Start of Exercise materials
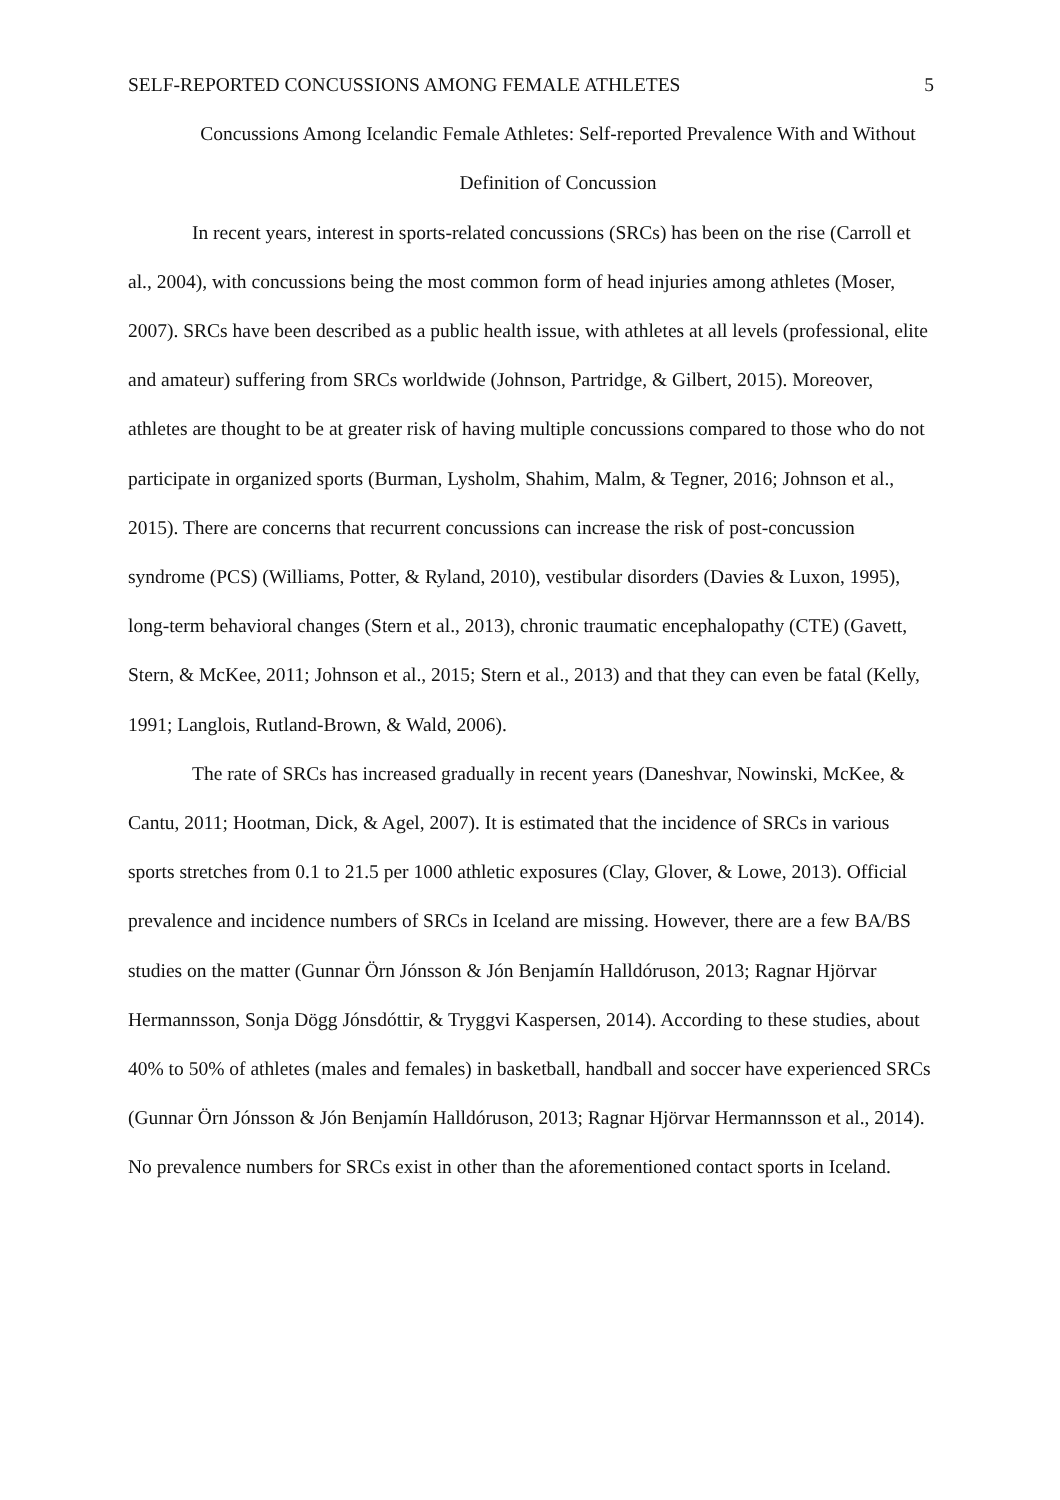SELF-REPORTED CONCUSSIONS AMONG FEMALE ATHLETES 5
Concussions Among Icelandic Female Athletes: Self-reported Prevalence With and Without Definition of Concussion
In recent years, interest in sports-related concussions (SRCs) has been on the rise (Carroll et al., 2004), with concussions being the most common form of head injuries among athletes (Moser, 2007). SRCs have been described as a public health issue, with athletes at all levels (professional, elite and amateur) suffering from SRCs worldwide (Johnson, Partridge, & Gilbert, 2015). Moreover, athletes are thought to be at greater risk of having multiple concussions compared to those who do not participate in organized sports (Burman, Lysholm, Shahim, Malm, & Tegner, 2016; Johnson et al., 2015). There are concerns that recurrent concussions can increase the risk of post-concussion syndrome (PCS) (Williams, Potter, & Ryland, 2010), vestibular disorders (Davies & Luxon, 1995), long-term behavioral changes (Stern et al., 2013), chronic traumatic encephalopathy (CTE) (Gavett, Stern, & McKee, 2011; Johnson et al., 2015; Stern et al., 2013) and that they can even be fatal (Kelly, 1991; Langlois, Rutland-Brown, & Wald, 2006).
The rate of SRCs has increased gradually in recent years (Daneshvar, Nowinski, McKee, & Cantu, 2011; Hootman, Dick, & Agel, 2007). It is estimated that the incidence of SRCs in various sports stretches from 0.1 to 21.5 per 1000 athletic exposures (Clay, Glover, & Lowe, 2013). Official prevalence and incidence numbers of SRCs in Iceland are missing. However, there are a few BA/BS studies on the matter (Gunnar Örn Jónsson & Jón Benjamín Halldóruson, 2013; Ragnar Hjörvar Hermannsson, Sonja Dögg Jónsdóttir, & Tryggvi Kaspersen, 2014). According to these studies, about 40% to 50% of athletes (males and females) in basketball, handball and soccer have experienced SRCs (Gunnar Örn Jónsson & Jón Benjamín Halldóruson, 2013; Ragnar Hjörvar Hermannsson et al., 2014). No prevalence numbers for SRCs exist in other than the aforementioned contact sports in Iceland.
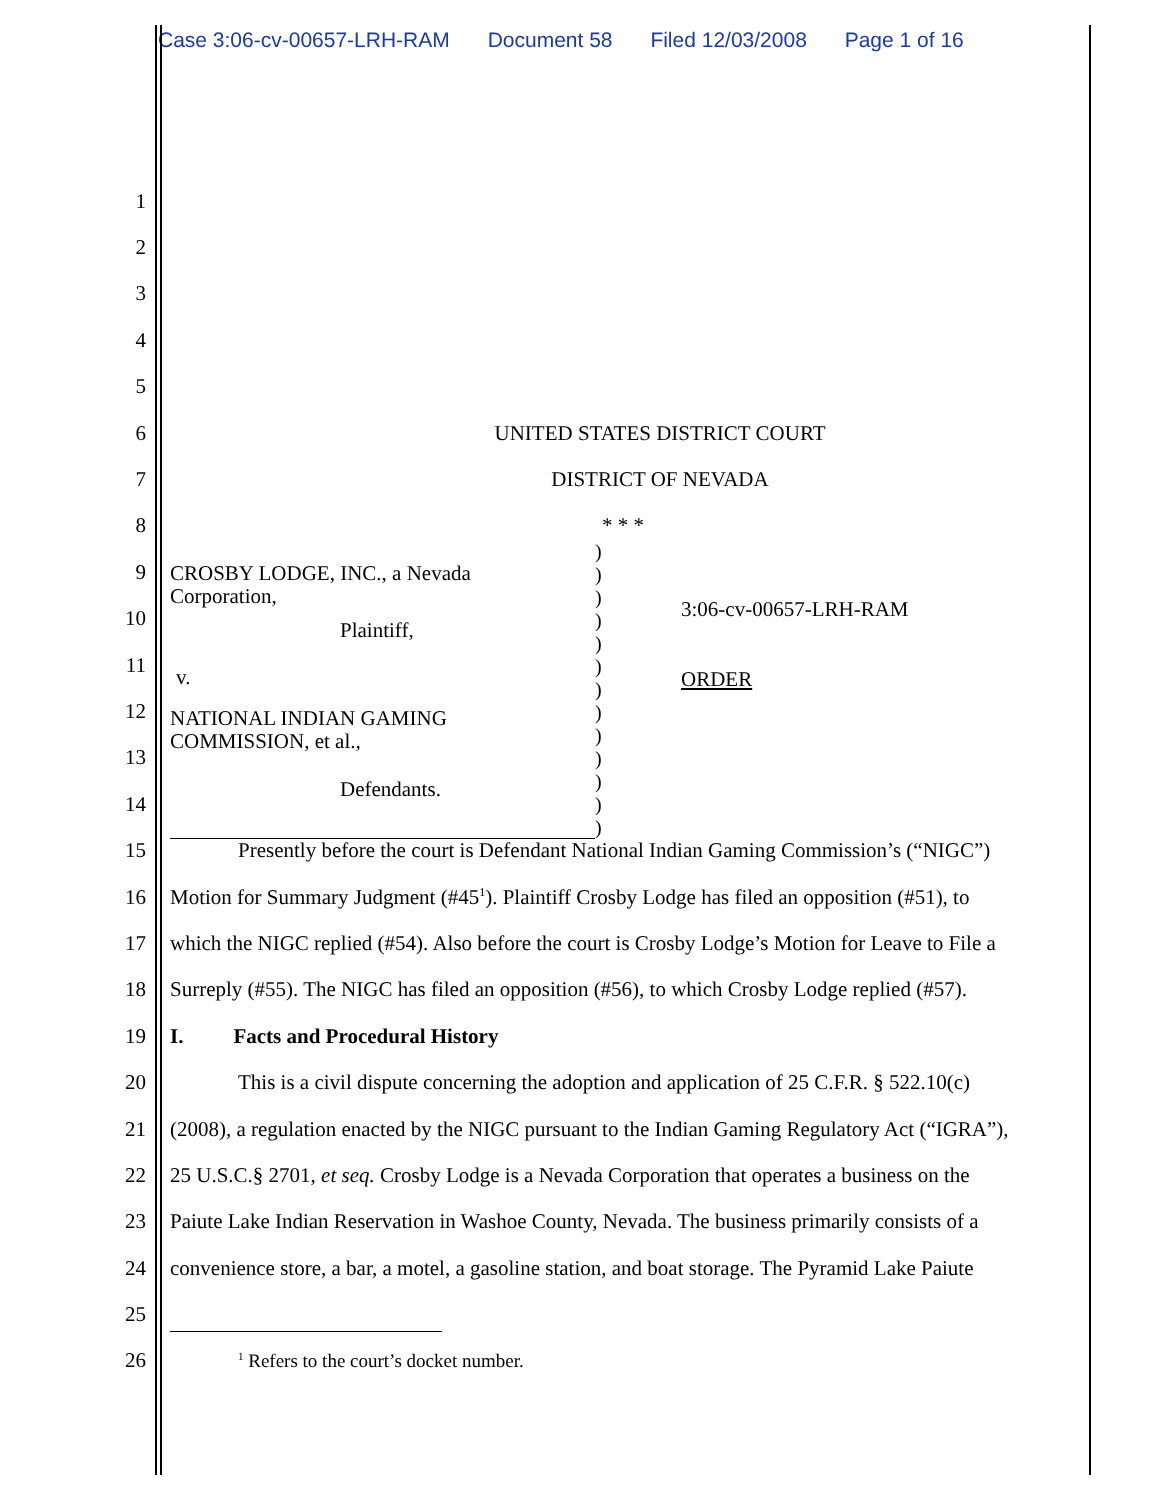Case 3:06-cv-00657-LRH-RAM Document 58 Filed 12/03/2008 Page 1 of 16
1
2
3
4
5
6 UNITED STATES DISTRICT COURT
7 DISTRICT OF NEVADA
8 * * *
9
10
11
12
13
14
15
Presently before the court is Defendant National Indian Gaming Commission’s (“NIGC”)
16
Motion for Summary Judgment (#45<sup>1</sup>). Plaintiff Crosby Lodge has filed an opposition (#51), to
17
which the NIGC replied (#54). Also before the court is Crosby Lodge’s Motion for Leave to File a
18
Surreply (#55). The NIGC has filed an opposition (#56), to which Crosby Lodge replied (#57).
19 I. Facts and Procedural History
20
This is a civil dispute concerning the adoption and application of 25 C.F.R. § 522.10(c)
21
(2008), a regulation enacted by the NIGC pursuant to the Indian Gaming Regulatory Act (“IGRA”),
22
25 U.S.C.§ 2701, et seq. Crosby Lodge is a Nevada Corporation that operates a business on the
23
Paiute Lake Indian Reservation in Washoe County, Nevada. The business primarily consists of a
24
convenience store, a bar, a motel, a gasoline station, and boat storage. The Pyramid Lake Paiute
25
26
<sup>1</sup> Refers to the court’s docket number.
CROSBY LODGE, INC., a Nevada
Corporation,
Plaintiff,
v.
NATIONAL INDIAN GAMING
COMMISSION, et al.,
Defendants.
)
)
)
)
)
)
)
)
)
)
)
)
)
3:06-cv-00657-LRH-RAM
ORDER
End of Exercise materials
* _Task objective_: The answer must be an exact copy of the entries, with the pictures omitted.

* _Result of this task_:
SELF-REPORTED CONCUSSIONS AMONG FEMALE ATHLETES 5
Concussions Among Icelandic Female Athletes: Self-reported Prevalence With and Without Definition of Concussion
In recent years, interest in sports-related concussions (SRCs) has been on the rise (Carroll et al., 2004), with concussions being the most common form of head injuries among athletes (Moser, 2007). SRCs have been described as a public health issue, with athletes at all levels (professional, elite and amateur) suffering from SRCs worldwide (Johnson, Partridge, & Gilbert, 2015). Moreover, athletes are thought to be at greater risk of having multiple concussions compared to those who do not participate in organized sports (Burman, Lysholm, Shahim, Malm, & Tegner, 2016; Johnson et al., 2015). There are concerns that recurrent concussions can increase the risk of post-concussion syndrome (PCS) (Williams, Potter, & Ryland, 2010), vestibular disorders (Davies & Luxon, 1995), long-term behavioral changes (Stern et al., 2013), chronic traumatic encephalopathy (CTE) (Gavett, Stern, & McKee, 2011; Johnson et al., 2015; Stern et al., 2013) and that they can even be fatal (Kelly, 1991; Langlois, Rutland-Brown, & Wald, 2006).
The rate of SRCs has increased gradually in recent years (Daneshvar, Nowinski, McKee, & Cantu, 2011; Hootman, Dick, & Agel, 2007). It is estimated that the incidence of SRCs in various sports stretches from 0.1 to 21.5 per 1000 athletic exposures (Clay, Glover, & Lowe, 2013). Official prevalence and incidence numbers of SRCs in Iceland are missing. However, there are a few BA/BS studies on the matter (Gunnar Örn Jónsson & Jón Benjamín Halldóruson, 2013; Ragnar Hjörvar Hermannsson, Sonja Dögg Jónsdóttir, & Tryggvi Kaspersen, 2014). According to these studies, about 40% to 50% of athletes (males and females) in basketball, handball and soccer have experienced SRCs (Gunnar Örn Jónsson & Jón Benjamín Halldóruson, 2013; Ragnar Hjörvar Hermannsson et al., 2014). No prevalence numbers for SRCs exist in other than the aforementioned contact sports in Iceland.
Case 3:06-cv-00657-LRH-RAM Document 58 Filed 12/03/2008 Page 1 of 16
1
2
3
4
5
6 UNITED STATES DISTRICT COURT
7 DISTRICT OF NEVADA
8 * * *
9
10
11
12
13
14
15
Presently before the court is Defendant National Indian Gaming Commission’s (“NIGC”)
16
Motion for Summary Judgment (#45<sup>1</sup>). Plaintiff Crosby Lodge has filed an opposition (#51), to
17
which the NIGC replied (#54). Also before the court is Crosby Lodge’s Motion for Leave to File a
18
Surreply (#55). The NIGC has filed an opposition (#56), to which Crosby Lodge replied (#57).
19 I. Facts and Procedural History
20
This is a civil dispute concerning the adoption and application of 25 C.F.R. § 522.10(c)
21
(2008), a regulation enacted by the NIGC pursuant to the Indian Gaming Regulatory Act (“IGRA”),
22
25 U.S.C.§ 2701, et seq. Crosby Lodge is a Nevada Corporation that operates a business on the
23
Paiute Lake Indian Reservation in Washoe County, Nevada. The business primarily consists of a
24
convenience store, a bar, a motel, a gasoline station, and boat storage. The Pyramid Lake Paiute
25
26
<sup>1</sup> Refers to the court’s docket number.
CROSBY LODGE, INC., a Nevada
Corporation,
Plaintiff,
v.
NATIONAL INDIAN GAMING
COMMISSION, et al.,
Defendants.
)
)
)
)
)
)
)
)
)
)
)
)
)
3:06-cv-00657-LRH-RAM
ORDER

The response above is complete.